**Work instructions**
1. Answer these questions about the Halide forum thread, one line each:
(a) For which filters and resize amounts does the resize app work?
(b) What are the two inputs that Nikola Smiljanić declares?
(c) Which bindings does Ryan Stout say he is using?
2. List each distinct user handle beginning with "@" that appears in the Halide forum thread, giving each handle once.
3. Proceed with the Halide forum thread from the point where it stops.

Also, if it's bilinear resizing by a compile-time-known amount (e.g. 2x), you can do much much better than the resize app with custom code for it
The resize app is very generic. It works for any filter and any resize amount.
Nikola Smiljanić
@popizdeh
I'm having trouble with input buffer checking, is there a way to make the buffer "optional" or disable checking? To give you more info, I have Input<bool> lutEnabled and Input<Buffer<>> lut and I use f(x, y) = select(lutEnabled, lut(x, y), input(x, y));. My hope was that specializing for lutEnabled == false would produce code where I'm allowed to pass a nullptr for lut input buffer but that's not the case. Bounds checking is done as a top-level check which requires me to pass a valid buffer even when lutEnabled is false. Any ideas?
Ashish Uthama
@ashishUthama
Does Halide have a way to enforce at compile time that all buffers have a min dimension extent as 0? (I assume it makes no difference to generated code, but it would make generated stmt slightly easier to read),
Tzu-Mao Li
@BachiLi

sorry if I asked this before, are there any plans to merge the gpu autoscheduler? Thanks!

@TH3CHARLie and Luke Anderson are looking into this, but I think they are happy to receive help

Ryan Stout
@ryanstout
@BachiLi thanks for the info. I would offer to help if I could, but my C++ skills are pretty lacking, so I'm not sure I would be of any help. (I'm using the python bindings) Thanks
Xuanda Yang
@TH3CHARLie
will update the progress in halide/Halide#5602 once I got my machine
Dennis van den Berg
@dpvdberg
I was wondering whether it is possible to schedule my entire pipeline based on a specialization() call. My goal is to do the following: I have some parameters to my algorithm and for each parameter, I run the auto-scheduler to generate a schedule.h. I want to include each schedule and use each one according to the parameter value.

**Dataset records**
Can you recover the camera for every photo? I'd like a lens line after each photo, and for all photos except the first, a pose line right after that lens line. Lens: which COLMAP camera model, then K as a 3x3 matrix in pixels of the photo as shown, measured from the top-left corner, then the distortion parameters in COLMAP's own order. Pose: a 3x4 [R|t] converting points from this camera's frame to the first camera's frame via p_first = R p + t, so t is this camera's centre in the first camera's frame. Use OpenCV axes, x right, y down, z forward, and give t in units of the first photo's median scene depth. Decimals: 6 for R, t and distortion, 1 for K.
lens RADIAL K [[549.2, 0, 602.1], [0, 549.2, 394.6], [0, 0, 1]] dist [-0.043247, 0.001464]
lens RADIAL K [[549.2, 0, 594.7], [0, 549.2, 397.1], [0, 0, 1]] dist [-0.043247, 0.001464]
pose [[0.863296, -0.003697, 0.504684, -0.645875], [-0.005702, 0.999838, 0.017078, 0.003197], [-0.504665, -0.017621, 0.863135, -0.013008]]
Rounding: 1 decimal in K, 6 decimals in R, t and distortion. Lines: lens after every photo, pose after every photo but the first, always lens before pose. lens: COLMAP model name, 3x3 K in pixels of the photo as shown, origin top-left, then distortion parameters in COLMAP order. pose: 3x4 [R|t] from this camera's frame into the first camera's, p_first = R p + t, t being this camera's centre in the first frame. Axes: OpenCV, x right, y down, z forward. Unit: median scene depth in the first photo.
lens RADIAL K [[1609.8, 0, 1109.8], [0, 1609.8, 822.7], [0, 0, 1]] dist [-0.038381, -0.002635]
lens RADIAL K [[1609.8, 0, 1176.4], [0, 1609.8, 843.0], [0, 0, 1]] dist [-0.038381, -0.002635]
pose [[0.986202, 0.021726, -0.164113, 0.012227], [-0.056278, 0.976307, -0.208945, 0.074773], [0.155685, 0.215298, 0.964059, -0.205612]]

**Answers to the exercise**
1.
(a) It works for any filter and any resize amount.
(b) Input<bool> lutEnabled and Input<Buffer<>> lut.
(c) The python bindings.

2.
@popizdeh
@ashishUthama
@BachiLi
@ryanstout
@TH3CHARLie
@dpvdberg

3.
Dennis van den Berg
@dpvdberg
In fact, I want to just be able to select completely different schedules based on a parameter at runtime.
steven-johnson
@steven-johnson:matrix.org
[m]
Yes, you probably could use specialize() to accomplish that. But it might be simpler to manage if you just generate separate AOT-compiled filters (one per schedule) and move the selecton into ordinary C++ code at the call site.
Dennis van den Berg
@dpvdberg

I'm trying to schedule my program on the GPU, the halide profiler is telling me:

average threads used: 0.900000
heap allocations: 0  peak heap usage: 0 bytes
  halide_malloc:         0.000ms   (0%)    threads: 0.000
  halide_free:           0.000ms   (0%)    threads: 0.000
  endiannessSwapWordOut: 1.015ms   (100%)  threads: 0.900

This thread usage of 0.9 is worrying me. I checked and the debug info (after enabling) shows me
halide_opencl_run (user_context: 0x0, entry: _kernel_endiannessSwapWordOut_s0_wordIdx___block_id_x, blocks: 4313x1x1, threads: 4x1x1, ...
So it is running on multiple blocks and threads. What does this 0.9 thread utilization tell me?

Xuanda Yang
@TH3CHARLie
Does Halide support any Nvidia GPU with capability == 8.6 ? (e.g. RTX 30{70-90})
from CodeGen_PTX_Dev::mcpu() in CodeGen_PTX_Dev.cpp, it supports until sm80. Has anyone tried run GPU codegen on RTX cards?
Alex Reinking
@alexreinking:matrix.org
[m]
Not as far as I know, but I recently acquired a 3090, so hopefully that will change soon!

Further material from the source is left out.